#### Your assignment:
Line by line, return the data exactly as shown.

#### Material supplied:
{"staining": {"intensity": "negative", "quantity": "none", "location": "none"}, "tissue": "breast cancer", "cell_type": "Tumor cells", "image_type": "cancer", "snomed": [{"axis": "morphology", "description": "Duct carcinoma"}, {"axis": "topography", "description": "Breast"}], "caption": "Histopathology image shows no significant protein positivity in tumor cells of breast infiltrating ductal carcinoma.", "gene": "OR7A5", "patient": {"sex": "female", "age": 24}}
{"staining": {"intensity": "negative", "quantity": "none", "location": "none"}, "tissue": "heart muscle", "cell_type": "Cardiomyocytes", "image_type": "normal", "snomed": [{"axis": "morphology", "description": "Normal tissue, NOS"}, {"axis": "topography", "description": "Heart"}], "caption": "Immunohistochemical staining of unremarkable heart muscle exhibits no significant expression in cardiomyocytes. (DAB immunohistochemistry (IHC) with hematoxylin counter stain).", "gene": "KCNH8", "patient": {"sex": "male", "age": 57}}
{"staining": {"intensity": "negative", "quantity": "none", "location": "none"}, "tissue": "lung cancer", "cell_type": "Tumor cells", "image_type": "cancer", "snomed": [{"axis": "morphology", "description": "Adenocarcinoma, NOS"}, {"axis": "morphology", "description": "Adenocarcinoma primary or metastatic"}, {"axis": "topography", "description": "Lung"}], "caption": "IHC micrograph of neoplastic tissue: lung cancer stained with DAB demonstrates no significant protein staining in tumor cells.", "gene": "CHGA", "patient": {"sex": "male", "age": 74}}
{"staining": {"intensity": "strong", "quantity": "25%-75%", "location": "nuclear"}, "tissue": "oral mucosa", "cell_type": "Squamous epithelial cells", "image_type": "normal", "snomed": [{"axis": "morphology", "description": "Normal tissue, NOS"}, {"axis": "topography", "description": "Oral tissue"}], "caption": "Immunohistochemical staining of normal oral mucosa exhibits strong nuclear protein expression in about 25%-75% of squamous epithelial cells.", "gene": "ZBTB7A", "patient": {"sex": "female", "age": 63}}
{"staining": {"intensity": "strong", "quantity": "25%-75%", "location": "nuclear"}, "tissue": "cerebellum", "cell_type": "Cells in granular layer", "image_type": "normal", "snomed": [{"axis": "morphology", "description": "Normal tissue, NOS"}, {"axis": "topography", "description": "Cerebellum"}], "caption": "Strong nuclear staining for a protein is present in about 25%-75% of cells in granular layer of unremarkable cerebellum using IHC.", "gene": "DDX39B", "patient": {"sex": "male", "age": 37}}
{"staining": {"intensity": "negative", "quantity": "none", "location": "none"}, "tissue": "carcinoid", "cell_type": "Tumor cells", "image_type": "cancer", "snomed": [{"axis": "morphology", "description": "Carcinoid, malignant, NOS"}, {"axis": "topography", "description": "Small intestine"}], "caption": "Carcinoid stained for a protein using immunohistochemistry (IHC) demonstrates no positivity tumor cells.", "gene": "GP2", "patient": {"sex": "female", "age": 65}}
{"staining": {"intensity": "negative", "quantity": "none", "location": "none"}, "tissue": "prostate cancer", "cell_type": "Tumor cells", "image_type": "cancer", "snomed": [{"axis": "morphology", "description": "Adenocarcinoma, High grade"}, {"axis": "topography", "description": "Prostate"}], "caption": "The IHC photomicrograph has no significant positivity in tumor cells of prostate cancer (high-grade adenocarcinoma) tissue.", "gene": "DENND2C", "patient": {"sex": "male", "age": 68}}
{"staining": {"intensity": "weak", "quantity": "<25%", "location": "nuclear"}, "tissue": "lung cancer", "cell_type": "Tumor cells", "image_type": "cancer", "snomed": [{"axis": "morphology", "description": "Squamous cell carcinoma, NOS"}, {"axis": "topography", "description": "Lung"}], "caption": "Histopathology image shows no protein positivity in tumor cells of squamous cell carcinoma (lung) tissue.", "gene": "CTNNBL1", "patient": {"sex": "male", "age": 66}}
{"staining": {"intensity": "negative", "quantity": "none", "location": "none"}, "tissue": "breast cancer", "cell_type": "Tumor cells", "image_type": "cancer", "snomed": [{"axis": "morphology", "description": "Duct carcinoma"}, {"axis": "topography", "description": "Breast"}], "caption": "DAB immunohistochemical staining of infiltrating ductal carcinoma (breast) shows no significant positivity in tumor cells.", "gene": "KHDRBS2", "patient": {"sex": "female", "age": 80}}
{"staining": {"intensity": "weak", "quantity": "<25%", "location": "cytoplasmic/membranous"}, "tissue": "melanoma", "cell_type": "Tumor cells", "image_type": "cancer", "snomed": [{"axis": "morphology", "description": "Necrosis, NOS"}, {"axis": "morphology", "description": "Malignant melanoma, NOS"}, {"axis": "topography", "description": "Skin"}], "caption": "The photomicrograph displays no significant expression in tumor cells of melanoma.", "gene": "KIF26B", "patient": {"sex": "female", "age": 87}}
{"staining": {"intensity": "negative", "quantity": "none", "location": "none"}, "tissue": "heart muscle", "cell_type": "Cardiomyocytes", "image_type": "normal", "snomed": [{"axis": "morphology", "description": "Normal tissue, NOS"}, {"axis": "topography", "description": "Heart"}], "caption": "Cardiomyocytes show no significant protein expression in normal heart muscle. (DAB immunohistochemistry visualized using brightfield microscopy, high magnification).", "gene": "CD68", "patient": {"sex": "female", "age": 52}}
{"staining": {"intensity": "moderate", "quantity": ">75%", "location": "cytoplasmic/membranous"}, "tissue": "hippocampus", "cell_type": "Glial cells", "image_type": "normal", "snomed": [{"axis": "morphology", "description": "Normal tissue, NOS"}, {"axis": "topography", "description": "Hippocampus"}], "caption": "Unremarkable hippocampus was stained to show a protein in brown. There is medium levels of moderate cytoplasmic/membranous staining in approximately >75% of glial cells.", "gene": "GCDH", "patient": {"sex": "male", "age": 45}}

#### Response below:
{"staining": {"intensity": "negative", "quantity": "none", "location": "none"}, "tissue": "breast cancer", "cell_type": "Tumor cells", "image_type": "cancer", "snomed": [{"axis": "morphology", "description": "Duct carcinoma"}, {"axis": "topography", "description": "Breast"}], "caption": "Histopathology image shows no significant protein positivity in tumor cells of breast infiltrating ductal carcinoma.", "gene": "OR7A5", "patient": {"sex": "female", "age": 24}}
{"staining": {"intensity": "negative", "quantity": "none", "location": "none"}, "tissue": "heart muscle", "cell_type": "Cardiomyocytes", "image_type": "normal", "snomed": [{"axis": "morphology", "description": "Normal tissue, NOS"}, {"axis": "topography", "description": "Heart"}], "caption": "Immunohistochemical staining of unremarkable heart muscle exhibits no significant expression in cardiomyocytes. (DAB immunohistochemistry (IHC) with hematoxylin counter stain).", "gene": "KCNH8", "patient": {"sex": "male", "age": 57}}
{"staining": {"intensity": "negative", "quantity": "none", "location": "none"}, "tissue": "lung cancer", "cell_type": "Tumor cells", "image_type": "cancer", "snomed": [{"axis": "morphology", "description": "Adenocarcinoma, NOS"}, {"axis": "morphology", "description": "Adenocarcinoma primary or metastatic"}, {"axis": "topography", "description": "Lung"}], "caption": "IHC micrograph of neoplastic tissue: lung cancer stained with DAB demonstrates no significant protein staining in tumor cells.", "gene": "CHGA", "patient": {"sex": "male", "age": 74}}
{"staining": {"intensity": "strong", "quantity": "25%-75%", "location": "nuclear"}, "tissue": "oral mucosa", "cell_type": "Squamous epithelial cells", "image_type": "normal", "snomed": [{"axis": "morphology", "description": "Normal tissue, NOS"}, {"axis": "topography", "description": "Oral tissue"}], "caption": "Immunohistochemical staining of normal oral mucosa exhibits strong nuclear protein expression in about 25%-75% of squamous epithelial cells.", "gene": "ZBTB7A", "patient": {"sex": "female", "age": 63}}
{"staining": {"intensity": "strong", "quantity": "25%-75%", "location": "nuclear"}, "tissue": "cerebellum", "cell_type": "Cells in granular layer", "image_type": "normal", "snomed": [{"axis": "morphology", "description": "Normal tissue, NOS"}, {"axis": "topography", "description": "Cerebellum"}], "caption": "Strong nuclear staining for a protein is present in about 25%-75% of cells in granular layer of unremarkable cerebellum using IHC.", "gene": "DDX39B", "patient": {"sex": "male", "age": 37}}
{"staining": {"intensity": "negative", "quantity": "none", "location": "none"}, "tissue": "carcinoid", "cell_type": "Tumor cells", "image_type": "cancer", "snomed": [{"axis": "morphology", "description": "Carcinoid, malignant, NOS"}, {"axis": "topography", "description": "Small intestine"}], "caption": "Carcinoid stained for a protein using immunohistochemistry (IHC) demonstrates no positivity tumor cells.", "gene": "GP2", "patient": {"sex": "female", "age": 65}}
{"staining": {"intensity": "negative", "quantity": "none", "location": "none"}, "tissue": "prostate cancer", "cell_type": "Tumor cells", "image_type": "cancer", "snomed": [{"axis": "morphology", "description": "Adenocarcinoma, High grade"}, {"axis": "topography", "description": "Prostate"}], "caption": "The IHC photomicrograph has no significant positivity in tumor cells of prostate cancer (high-grade adenocarcinoma) tissue.", "gene": "DENND2C", "patient": {"sex": "male", "age": 68}}
{"staining": {"intensity": "weak", "quantity": "<25%", "location": "nuclear"}, "tissue": "lung cancer", "cell_type": "Tumor cells", "image_type": "cancer", "snomed": [{"axis": "morphology", "description": "Squamous cell carcinoma, NOS"}, {"axis": "topography", "description": "Lung"}], "caption": "Histopathology image shows no protein positivity in tumor cells of squamous cell carcinoma (lung) tissue.", "gene": "CTNNBL1", "patient": {"sex": "male", "age": 66}}
{"staining": {"intensity": "negative", "quantity": "none", "location": "none"}, "tissue": "breast cancer", "cell_type": "Tumor cells", "image_type": "cancer", "snomed": [{"axis": "morphology", "description": "Duct carcinoma"}, {"axis": "topography", "description": "Breast"}], "caption": "DAB immunohistochemical staining of infiltrating ductal carcinoma (breast) shows no significant positivity in tumor cells.", "gene": "KHDRBS2", "patient": {"sex": "female", "age": 80}}
{"staining": {"intensity": "weak", "quantity": "<25%", "location": "cytoplasmic/membranous"}, "tissue": "melanoma", "cell_type": "Tumor cells", "image_type": "cancer", "snomed": [{"axis": "morphology", "description": "Necrosis, NOS"}, {"axis": "morphology", "description": "Malignant melanoma, NOS"}, {"axis": "topography", "description": "Skin"}], "caption": "The photomicrograph displays no significant expression in tumor cells of melanoma.", "gene": "KIF26B", "patient": {"sex": "female", "age": 87}}
{"staining": {"intensity": "negative", "quantity": "none", "location": "none"}, "tissue": "heart muscle", "cell_type": "Cardiomyocytes", "image_type": "normal", "snomed": [{"axis": "morphology", "description": "Normal tissue, NOS"}, {"axis": "topography", "description": "Heart"}], "caption": "Cardiomyocytes show no significant protein expression in normal heart muscle. (DAB immunohistochemistry visualized using brightfield microscopy, high magnification).", "gene": "CD68", "patient": {"sex": "female", "age": 52}}
{"staining": {"intensity": "moderate", "quantity": ">75%", "location": "cytoplasmic/membranous"}, "tissue": "hippocampus", "cell_type": "Glial cells", "image_type": "normal", "snomed": [{"axis": "morphology", "description": "Normal tissue, NOS"}, {"axis": "topography", "description": "Hippocampus"}], "caption": "Unremarkable hippocampus was stained to show a protein in brown. There is medium levels of moderate cytoplasmic/membranous staining in approximately >75% of glial cells.", "gene": "GCDH", "patient": {"sex": "male", "age": 45}}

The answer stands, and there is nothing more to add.